Generate at least a paragraph of “random” sentences using each model created in Exercise 2.
How large does ‘N’ need to be before these sentences seem gramatically correct?
How large do you think ‘N’ needs to be before your chosen author could be identified from these sentences?

Exercise 4. Perplexity

Use the definition of perplexity given above to calculate the perplexity of the unigram, bigram, trigram and quadrigram models on the corpus used for Exercise 2.
Make some observations on your results.

Important

Because the probability of any long text is extremely low, calculating the perplexity directly will lead to an underflow error. Calculate instead the logarithm of the perplexity, then convert back.

$\log(PP(W)) &= \log\left(\sqrt[N]{\prod_{i=1}^N \dfrac{1}{P(w_i | w_1, \ldots, w_{i-1})}}\right) \\ &= -\dfrac{1}{N} \sum_{i=1}^N \log (P(w_i | w_1, \ldots, w_{i-1}))$

The terms P(w_i $\mid$ w₁, ..., w_{i - 1}) are given by the conditional probabilities of the n-gram model. These will be calculated for each word in the text and plugged into the formula above.

Hints and Suggestions for the Report¶

Combining Multiple Text Files¶

Strings can be concatenated simply using ‘+’. For example:

mytext = "MTH" + "337"

If you download multiple files from Project Gutenberg, you can use this to create a single string that contains all the texts before you start generating the models.

Generating the N-Gram Models¶

The unigram model consists of one list of words and another list of their associated probabilities.
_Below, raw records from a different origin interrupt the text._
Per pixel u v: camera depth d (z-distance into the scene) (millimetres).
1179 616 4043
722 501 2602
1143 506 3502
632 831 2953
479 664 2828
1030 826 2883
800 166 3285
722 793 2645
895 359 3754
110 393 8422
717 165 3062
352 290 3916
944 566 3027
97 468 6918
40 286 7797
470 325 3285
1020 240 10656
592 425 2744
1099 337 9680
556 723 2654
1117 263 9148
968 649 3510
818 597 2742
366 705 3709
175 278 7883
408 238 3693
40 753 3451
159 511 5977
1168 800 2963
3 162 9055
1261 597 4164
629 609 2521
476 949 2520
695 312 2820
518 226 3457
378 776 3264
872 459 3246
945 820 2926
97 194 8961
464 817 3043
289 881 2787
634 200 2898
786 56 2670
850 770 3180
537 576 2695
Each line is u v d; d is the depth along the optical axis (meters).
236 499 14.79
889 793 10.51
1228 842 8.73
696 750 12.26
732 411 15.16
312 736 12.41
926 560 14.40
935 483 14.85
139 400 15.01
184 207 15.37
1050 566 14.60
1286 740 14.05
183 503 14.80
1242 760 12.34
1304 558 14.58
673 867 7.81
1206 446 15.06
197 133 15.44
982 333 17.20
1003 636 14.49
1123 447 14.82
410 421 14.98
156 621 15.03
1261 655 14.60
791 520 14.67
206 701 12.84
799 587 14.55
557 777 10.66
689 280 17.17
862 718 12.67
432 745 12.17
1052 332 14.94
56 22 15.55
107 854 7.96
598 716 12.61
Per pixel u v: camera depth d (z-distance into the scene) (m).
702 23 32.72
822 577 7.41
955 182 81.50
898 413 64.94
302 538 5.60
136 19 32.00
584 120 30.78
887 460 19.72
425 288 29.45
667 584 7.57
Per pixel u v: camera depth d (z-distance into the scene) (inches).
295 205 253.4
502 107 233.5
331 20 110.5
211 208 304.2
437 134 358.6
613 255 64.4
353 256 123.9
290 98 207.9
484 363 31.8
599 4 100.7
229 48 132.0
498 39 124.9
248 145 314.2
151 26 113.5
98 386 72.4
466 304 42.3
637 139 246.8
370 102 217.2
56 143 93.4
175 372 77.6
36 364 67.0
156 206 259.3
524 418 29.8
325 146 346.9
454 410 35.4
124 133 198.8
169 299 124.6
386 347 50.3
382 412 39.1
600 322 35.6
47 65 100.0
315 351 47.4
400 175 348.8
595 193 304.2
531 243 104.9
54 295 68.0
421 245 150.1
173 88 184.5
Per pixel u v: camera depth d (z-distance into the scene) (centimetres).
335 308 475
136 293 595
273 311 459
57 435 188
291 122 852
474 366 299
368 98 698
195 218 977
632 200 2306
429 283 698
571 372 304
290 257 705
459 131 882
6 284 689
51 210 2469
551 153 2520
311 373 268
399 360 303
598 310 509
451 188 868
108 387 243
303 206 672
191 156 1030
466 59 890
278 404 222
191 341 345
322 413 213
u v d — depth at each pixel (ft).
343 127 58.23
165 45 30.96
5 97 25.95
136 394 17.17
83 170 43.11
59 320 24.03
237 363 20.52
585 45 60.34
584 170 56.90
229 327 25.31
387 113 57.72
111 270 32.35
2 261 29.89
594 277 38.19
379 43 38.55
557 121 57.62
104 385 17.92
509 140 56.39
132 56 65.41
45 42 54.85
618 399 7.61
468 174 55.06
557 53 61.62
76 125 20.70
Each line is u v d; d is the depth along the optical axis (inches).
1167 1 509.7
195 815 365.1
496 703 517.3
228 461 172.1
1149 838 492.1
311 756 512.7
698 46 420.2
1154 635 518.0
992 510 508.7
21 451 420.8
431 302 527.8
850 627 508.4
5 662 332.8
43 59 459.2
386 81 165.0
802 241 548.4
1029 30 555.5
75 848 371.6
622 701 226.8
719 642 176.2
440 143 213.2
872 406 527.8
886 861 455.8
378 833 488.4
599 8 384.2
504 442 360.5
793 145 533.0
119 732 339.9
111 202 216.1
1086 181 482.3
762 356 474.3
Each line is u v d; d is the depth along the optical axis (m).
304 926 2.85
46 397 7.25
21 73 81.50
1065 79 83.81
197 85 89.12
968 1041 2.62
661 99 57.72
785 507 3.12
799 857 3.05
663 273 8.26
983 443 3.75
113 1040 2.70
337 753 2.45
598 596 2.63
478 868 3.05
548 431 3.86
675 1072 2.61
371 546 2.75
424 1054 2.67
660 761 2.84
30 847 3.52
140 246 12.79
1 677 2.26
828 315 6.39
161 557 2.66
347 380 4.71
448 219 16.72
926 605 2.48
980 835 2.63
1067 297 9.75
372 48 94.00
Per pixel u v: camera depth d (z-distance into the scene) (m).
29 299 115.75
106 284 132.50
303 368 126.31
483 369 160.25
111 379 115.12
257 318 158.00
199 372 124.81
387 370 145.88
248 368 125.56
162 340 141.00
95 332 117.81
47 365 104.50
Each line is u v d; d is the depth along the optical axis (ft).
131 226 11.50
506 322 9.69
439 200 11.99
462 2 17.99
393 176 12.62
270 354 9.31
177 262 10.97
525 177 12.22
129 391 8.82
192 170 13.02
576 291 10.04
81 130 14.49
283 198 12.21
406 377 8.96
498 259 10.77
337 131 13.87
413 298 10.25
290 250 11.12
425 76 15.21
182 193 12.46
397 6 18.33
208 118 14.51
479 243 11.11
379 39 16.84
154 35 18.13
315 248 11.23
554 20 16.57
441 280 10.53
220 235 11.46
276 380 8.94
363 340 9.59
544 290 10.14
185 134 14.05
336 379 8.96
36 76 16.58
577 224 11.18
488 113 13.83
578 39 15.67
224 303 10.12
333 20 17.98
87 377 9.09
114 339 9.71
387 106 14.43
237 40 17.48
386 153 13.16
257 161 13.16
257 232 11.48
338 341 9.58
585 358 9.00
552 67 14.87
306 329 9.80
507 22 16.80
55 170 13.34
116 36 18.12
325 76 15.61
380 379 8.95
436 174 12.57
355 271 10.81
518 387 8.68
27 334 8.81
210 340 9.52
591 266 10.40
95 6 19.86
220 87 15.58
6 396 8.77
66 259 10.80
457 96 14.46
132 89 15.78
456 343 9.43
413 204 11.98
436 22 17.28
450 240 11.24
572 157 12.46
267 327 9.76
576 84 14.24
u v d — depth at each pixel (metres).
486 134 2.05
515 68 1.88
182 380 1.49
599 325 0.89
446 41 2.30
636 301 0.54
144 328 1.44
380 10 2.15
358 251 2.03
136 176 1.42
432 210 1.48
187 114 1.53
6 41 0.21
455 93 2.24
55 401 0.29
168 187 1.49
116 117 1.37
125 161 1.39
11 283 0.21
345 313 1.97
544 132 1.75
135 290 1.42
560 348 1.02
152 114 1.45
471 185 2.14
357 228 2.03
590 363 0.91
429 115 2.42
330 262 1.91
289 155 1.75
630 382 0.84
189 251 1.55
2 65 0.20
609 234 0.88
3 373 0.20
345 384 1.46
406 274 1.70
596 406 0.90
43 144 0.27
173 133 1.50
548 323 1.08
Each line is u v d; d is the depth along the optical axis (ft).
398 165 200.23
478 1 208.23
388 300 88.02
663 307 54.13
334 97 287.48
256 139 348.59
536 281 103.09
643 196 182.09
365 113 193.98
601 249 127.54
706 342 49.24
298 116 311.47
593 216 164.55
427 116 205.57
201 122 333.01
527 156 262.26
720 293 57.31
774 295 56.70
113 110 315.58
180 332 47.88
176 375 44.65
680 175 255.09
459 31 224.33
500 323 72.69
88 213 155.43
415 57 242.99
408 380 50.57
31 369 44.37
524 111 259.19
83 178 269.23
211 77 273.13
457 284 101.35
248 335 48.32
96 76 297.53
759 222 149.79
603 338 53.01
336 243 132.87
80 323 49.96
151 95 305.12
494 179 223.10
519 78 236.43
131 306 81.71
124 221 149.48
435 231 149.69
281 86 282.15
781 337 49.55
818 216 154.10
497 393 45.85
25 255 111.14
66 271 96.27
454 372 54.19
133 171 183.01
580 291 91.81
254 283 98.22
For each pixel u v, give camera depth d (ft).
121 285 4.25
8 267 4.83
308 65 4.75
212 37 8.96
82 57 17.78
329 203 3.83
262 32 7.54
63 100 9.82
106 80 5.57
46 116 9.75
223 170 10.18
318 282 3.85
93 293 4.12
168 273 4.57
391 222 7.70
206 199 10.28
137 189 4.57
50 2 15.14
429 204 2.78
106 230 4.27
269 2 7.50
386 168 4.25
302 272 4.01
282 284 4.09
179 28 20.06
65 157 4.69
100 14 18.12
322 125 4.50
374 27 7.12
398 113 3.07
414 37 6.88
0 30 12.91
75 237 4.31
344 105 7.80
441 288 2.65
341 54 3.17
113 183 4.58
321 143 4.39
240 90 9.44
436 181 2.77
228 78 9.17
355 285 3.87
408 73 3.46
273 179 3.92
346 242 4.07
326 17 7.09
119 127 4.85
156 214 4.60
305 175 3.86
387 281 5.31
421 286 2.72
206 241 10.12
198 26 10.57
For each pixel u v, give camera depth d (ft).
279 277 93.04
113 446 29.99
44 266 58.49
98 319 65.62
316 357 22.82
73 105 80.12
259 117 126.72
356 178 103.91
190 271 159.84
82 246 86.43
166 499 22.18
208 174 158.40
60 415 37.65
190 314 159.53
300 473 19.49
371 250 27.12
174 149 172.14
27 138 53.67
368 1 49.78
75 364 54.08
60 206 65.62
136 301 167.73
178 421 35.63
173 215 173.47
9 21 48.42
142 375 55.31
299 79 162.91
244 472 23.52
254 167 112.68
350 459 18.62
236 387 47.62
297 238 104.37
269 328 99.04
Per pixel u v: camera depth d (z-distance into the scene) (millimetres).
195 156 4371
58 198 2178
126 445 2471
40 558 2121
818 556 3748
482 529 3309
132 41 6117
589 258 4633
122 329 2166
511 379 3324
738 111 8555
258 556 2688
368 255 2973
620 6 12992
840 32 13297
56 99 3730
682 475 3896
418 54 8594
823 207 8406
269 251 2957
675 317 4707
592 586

All other models are stored as dictionaries.

For the bigram model, the dictionary keys are single words.

For the trigram model, the dictionary keys are (word1, word2) tuples.

For the quadrigram model, the dictionary keys are (word1, word2, word3) tuples.

The dictionary values associated with these keys are the lists of possible following words and their conditional probabilities.

Generating the Random Sentences¶

Each word in a random sentence is generated by passing a list of words and their associated probabilities to numpy.random.choice.